## EXERCISE
Starting with the first line of the entries and going on through the line that contains "home. If not, please", write out every line character for character, including both of those lines.

## SUPPLIED DATA
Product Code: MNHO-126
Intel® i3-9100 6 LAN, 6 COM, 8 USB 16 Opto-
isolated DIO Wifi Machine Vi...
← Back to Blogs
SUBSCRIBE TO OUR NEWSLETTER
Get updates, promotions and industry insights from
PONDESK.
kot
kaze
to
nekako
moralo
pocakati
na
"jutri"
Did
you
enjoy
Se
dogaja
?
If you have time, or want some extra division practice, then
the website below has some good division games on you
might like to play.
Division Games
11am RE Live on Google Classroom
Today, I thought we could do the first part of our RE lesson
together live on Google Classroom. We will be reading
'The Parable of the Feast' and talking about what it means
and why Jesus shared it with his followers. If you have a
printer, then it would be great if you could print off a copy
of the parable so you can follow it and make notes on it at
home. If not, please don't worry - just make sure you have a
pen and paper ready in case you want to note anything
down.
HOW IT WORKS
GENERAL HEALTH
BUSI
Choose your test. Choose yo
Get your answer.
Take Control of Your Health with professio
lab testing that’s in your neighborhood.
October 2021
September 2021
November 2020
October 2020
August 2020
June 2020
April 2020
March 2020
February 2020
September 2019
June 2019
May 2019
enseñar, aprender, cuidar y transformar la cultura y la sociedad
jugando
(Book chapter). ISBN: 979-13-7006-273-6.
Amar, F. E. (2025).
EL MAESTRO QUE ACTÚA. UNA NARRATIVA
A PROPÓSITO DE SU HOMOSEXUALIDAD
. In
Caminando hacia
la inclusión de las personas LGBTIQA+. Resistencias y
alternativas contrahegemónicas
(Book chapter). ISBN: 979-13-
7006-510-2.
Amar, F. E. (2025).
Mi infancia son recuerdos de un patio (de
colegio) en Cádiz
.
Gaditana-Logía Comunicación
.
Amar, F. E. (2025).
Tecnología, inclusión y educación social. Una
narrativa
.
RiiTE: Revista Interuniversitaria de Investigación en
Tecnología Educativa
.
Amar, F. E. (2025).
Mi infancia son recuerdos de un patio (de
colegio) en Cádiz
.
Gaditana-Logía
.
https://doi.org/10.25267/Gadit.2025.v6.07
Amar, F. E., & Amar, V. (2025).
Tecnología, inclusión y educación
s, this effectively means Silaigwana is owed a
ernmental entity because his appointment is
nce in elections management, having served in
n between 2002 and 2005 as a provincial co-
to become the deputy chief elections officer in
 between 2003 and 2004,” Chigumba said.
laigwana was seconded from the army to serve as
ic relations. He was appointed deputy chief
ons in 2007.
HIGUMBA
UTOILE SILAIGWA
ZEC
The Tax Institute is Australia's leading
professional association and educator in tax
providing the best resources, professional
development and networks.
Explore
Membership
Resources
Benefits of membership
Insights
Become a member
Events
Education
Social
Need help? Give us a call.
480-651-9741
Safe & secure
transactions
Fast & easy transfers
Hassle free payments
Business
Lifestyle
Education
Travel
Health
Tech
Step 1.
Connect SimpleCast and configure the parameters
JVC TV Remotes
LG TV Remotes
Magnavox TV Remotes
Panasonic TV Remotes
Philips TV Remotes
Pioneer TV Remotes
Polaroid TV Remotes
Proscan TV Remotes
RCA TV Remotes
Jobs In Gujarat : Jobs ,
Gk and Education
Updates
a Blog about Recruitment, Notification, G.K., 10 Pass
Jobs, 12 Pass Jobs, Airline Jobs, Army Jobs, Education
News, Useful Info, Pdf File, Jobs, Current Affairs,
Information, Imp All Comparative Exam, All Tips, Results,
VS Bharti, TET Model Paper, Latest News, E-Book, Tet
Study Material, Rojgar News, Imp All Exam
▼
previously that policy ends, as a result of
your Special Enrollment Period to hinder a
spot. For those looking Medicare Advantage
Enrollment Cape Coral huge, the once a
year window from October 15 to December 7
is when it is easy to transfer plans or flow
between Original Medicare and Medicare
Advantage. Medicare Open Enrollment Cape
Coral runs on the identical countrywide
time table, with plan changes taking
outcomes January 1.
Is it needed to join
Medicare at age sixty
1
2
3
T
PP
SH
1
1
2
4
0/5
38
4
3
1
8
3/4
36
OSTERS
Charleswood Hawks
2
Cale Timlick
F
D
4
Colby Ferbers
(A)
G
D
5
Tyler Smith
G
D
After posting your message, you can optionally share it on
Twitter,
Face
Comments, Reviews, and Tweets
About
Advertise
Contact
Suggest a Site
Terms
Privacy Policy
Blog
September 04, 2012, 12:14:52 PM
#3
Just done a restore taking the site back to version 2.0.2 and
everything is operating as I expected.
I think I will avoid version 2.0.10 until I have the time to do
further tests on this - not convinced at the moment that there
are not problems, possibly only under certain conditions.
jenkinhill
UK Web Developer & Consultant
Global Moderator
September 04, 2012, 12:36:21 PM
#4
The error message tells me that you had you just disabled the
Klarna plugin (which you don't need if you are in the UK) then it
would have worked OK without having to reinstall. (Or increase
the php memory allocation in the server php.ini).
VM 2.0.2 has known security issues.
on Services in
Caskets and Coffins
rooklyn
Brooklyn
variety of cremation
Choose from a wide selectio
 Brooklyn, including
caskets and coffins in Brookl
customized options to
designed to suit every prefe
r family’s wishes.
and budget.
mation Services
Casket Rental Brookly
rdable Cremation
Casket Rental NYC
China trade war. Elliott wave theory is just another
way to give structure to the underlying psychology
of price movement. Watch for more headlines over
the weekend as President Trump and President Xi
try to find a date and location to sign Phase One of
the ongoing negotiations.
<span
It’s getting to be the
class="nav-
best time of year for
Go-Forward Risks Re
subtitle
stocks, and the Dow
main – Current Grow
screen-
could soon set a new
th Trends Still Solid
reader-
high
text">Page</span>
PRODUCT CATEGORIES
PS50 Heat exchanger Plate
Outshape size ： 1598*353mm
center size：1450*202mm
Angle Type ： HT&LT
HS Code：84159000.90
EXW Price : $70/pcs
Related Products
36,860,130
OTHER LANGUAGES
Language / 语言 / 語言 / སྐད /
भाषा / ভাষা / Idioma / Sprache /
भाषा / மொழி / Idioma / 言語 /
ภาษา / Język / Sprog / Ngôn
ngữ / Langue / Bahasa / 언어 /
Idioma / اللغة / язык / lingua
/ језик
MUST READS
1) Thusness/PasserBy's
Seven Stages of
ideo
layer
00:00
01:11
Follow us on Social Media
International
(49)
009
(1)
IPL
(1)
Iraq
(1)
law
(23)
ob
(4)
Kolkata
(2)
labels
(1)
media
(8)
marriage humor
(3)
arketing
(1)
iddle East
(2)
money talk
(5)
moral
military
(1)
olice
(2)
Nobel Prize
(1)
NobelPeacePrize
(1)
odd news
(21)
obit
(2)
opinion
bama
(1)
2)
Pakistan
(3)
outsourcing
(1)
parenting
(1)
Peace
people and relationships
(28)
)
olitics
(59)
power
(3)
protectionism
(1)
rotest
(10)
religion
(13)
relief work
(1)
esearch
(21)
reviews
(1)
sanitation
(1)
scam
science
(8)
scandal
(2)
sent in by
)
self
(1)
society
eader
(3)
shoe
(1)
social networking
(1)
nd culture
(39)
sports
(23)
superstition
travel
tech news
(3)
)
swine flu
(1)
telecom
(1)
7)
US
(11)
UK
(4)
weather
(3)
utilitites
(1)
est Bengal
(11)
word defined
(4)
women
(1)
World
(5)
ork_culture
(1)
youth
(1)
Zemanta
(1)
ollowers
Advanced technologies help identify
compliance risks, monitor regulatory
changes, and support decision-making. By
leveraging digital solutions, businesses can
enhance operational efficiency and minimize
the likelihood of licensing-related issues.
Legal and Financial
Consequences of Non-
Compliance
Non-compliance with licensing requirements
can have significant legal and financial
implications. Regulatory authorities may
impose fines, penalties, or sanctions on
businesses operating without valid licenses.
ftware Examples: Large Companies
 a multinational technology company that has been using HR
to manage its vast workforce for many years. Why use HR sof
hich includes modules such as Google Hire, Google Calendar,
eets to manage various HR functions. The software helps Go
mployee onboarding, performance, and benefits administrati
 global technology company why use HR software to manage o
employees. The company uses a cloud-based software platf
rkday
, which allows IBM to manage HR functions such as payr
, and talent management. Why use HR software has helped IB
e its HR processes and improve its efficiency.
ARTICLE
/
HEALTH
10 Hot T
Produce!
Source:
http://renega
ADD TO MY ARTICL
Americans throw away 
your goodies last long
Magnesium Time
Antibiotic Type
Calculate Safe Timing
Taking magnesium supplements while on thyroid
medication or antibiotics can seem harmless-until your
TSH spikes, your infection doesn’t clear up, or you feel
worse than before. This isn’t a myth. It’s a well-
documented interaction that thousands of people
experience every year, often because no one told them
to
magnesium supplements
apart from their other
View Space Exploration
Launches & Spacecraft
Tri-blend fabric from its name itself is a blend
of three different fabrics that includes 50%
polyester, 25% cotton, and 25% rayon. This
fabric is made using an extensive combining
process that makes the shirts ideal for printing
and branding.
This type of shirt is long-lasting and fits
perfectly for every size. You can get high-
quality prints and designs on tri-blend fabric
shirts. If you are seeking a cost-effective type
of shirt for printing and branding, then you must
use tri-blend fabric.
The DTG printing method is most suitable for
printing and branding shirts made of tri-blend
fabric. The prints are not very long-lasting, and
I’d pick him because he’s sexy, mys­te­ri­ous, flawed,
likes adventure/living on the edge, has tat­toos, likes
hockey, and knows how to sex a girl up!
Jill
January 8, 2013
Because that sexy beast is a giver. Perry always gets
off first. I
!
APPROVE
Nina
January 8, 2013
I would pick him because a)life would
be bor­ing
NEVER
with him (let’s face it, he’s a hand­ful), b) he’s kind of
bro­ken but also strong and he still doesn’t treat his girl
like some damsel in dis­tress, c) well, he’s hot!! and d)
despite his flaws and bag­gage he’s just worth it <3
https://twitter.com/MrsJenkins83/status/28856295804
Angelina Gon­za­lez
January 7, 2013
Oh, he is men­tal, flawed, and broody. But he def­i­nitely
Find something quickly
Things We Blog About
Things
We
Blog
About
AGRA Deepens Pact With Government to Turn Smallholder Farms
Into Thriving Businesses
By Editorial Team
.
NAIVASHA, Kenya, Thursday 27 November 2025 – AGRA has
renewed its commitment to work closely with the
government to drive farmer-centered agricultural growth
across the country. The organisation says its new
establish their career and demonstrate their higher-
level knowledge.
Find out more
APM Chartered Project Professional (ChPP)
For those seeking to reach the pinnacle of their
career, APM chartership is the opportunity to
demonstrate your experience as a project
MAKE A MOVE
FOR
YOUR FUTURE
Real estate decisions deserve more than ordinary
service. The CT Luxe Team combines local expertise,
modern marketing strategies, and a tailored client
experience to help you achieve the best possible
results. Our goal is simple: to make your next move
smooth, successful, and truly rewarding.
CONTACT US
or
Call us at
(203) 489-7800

## ANSWER SECTION
Product Code: MNHO-126
Intel® i3-9100 6 LAN, 6 COM, 8 USB 16 Opto-
isolated DIO Wifi Machine Vi...
← Back to Blogs
SUBSCRIBE TO OUR NEWSLETTER
Get updates, promotions and industry insights from
PONDESK.
kot
kaze
to
nekako
moralo
pocakati
na
"jutri"
Did
you
enjoy
Se
dogaja
?
If you have time, or want some extra division practice, then
the website below has some good division games on you
might like to play.
Division Games
11am RE Live on Google Classroom
Today, I thought we could do the first part of our RE lesson
together live on Google Classroom. We will be reading
'The Parable of the Feast' and talking about what it means
and why Jesus shared it with his followers. If you have a
printer, then it would be great if you could print off a copy
of the parable so you can follow it and make notes on it at
home. If not, please don't worry - just make sure you have a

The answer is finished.